# Portuguese citizenship , daughter of mom born in Macao



## silA380 (Sep 9, 2018)

Glad I found this forum. I have been researching ways in obtaining Portuguese citizenship through the Golden Visa program and realized that I may qualify for Portuguese citizenship based on my mom's birthplace.

Please let me know how if I can apply for Portuguese citizenship based on my mom's birthplace.

Here is the information:

My mom was born in Macao 1930. She moved to Hong Kong then married my Dad. I was born in Hong Kong 1965.

In 1967, my parents left Hong Kong and I immigrated to Canada.

My mom has Canadian citizenship. She also has a Hong Kong Resident card ( she applied about 3to 8 years ago) She did not apply for Portuguese citizenship. 

I have both Canadian and US citizenship. I am an adult.

Would I be able to qualify for Portuguese citizenship ? If so, does my mom need to apply for Portuguese Citizenship first or is my mom's birth certificate document , my birth certificate document enough for me to qualify for Portuguese citizenship?

Thanks all for reading.


----------



## silA380 (Sep 9, 2018)

I meant to say, we all immigrated to Canada from Hong Kong in 1967.

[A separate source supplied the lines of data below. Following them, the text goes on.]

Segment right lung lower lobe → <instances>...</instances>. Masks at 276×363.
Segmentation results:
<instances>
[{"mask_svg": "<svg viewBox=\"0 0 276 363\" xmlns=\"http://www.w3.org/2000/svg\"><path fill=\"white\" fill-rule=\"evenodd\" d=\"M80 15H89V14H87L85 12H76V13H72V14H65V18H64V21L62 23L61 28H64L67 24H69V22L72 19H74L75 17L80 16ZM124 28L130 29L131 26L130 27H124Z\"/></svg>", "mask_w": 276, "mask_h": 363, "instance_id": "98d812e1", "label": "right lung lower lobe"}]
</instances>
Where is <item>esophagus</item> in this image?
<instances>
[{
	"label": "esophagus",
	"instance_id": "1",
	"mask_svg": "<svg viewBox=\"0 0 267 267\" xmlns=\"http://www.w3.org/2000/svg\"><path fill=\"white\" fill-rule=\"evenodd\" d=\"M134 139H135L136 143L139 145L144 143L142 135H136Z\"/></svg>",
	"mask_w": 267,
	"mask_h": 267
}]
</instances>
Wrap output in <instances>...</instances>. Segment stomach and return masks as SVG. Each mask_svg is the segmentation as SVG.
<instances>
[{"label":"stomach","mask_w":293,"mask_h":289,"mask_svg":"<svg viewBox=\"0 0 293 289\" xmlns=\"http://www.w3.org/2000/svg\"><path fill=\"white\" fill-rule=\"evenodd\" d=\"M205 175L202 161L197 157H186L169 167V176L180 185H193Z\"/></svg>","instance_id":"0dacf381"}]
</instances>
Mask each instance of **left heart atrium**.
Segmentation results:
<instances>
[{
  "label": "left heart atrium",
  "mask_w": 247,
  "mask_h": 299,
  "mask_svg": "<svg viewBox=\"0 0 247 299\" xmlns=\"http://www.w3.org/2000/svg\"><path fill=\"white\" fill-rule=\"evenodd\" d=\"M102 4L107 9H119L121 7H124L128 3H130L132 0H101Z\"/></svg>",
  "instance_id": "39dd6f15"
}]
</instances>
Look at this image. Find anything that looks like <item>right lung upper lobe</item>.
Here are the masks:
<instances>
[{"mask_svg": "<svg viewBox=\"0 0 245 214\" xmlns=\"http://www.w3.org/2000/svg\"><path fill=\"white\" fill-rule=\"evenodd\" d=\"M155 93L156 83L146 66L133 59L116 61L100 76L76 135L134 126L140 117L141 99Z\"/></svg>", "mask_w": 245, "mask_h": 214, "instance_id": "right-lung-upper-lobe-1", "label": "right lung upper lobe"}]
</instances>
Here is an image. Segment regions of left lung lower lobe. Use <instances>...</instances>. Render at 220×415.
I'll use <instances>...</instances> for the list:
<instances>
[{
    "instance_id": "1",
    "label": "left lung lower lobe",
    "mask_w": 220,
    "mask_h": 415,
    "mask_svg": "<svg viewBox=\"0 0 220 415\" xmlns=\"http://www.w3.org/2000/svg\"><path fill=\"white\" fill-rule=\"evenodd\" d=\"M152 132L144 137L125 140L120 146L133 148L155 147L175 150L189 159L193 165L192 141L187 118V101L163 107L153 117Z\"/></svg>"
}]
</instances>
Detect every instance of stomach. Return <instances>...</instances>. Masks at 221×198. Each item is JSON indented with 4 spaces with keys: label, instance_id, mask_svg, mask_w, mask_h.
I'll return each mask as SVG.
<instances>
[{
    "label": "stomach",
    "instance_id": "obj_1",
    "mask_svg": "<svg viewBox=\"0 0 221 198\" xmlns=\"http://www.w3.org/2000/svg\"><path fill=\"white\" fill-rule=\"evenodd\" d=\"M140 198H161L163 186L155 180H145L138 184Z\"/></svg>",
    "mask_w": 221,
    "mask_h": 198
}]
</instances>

Presently my mom resides in Canada and I reside in the USA


----------



## silA380 (Sep 9, 2018)

Sorry, my mom does not have a birth certificate as in those days, no certificate was given.

However, in her Canadian passport, the birth place states Macau.


----------



## Ukkram (Aug 21, 2018)

You say your Mother was born in Portugal but never got citizenship. What was the nationality of her parents at the time of her birth?


----------



## travelling-man (Jun 17, 2011)

I'm guessing here but it sounds to me as if your first port of call should be the Portuguese embassy or high commission.


----------



## Ukkram (Aug 21, 2018)

Ukkram said:


> You say your Mother was born in Portugal but never got citizenship. What was the nationality of her parents at the time of her birth?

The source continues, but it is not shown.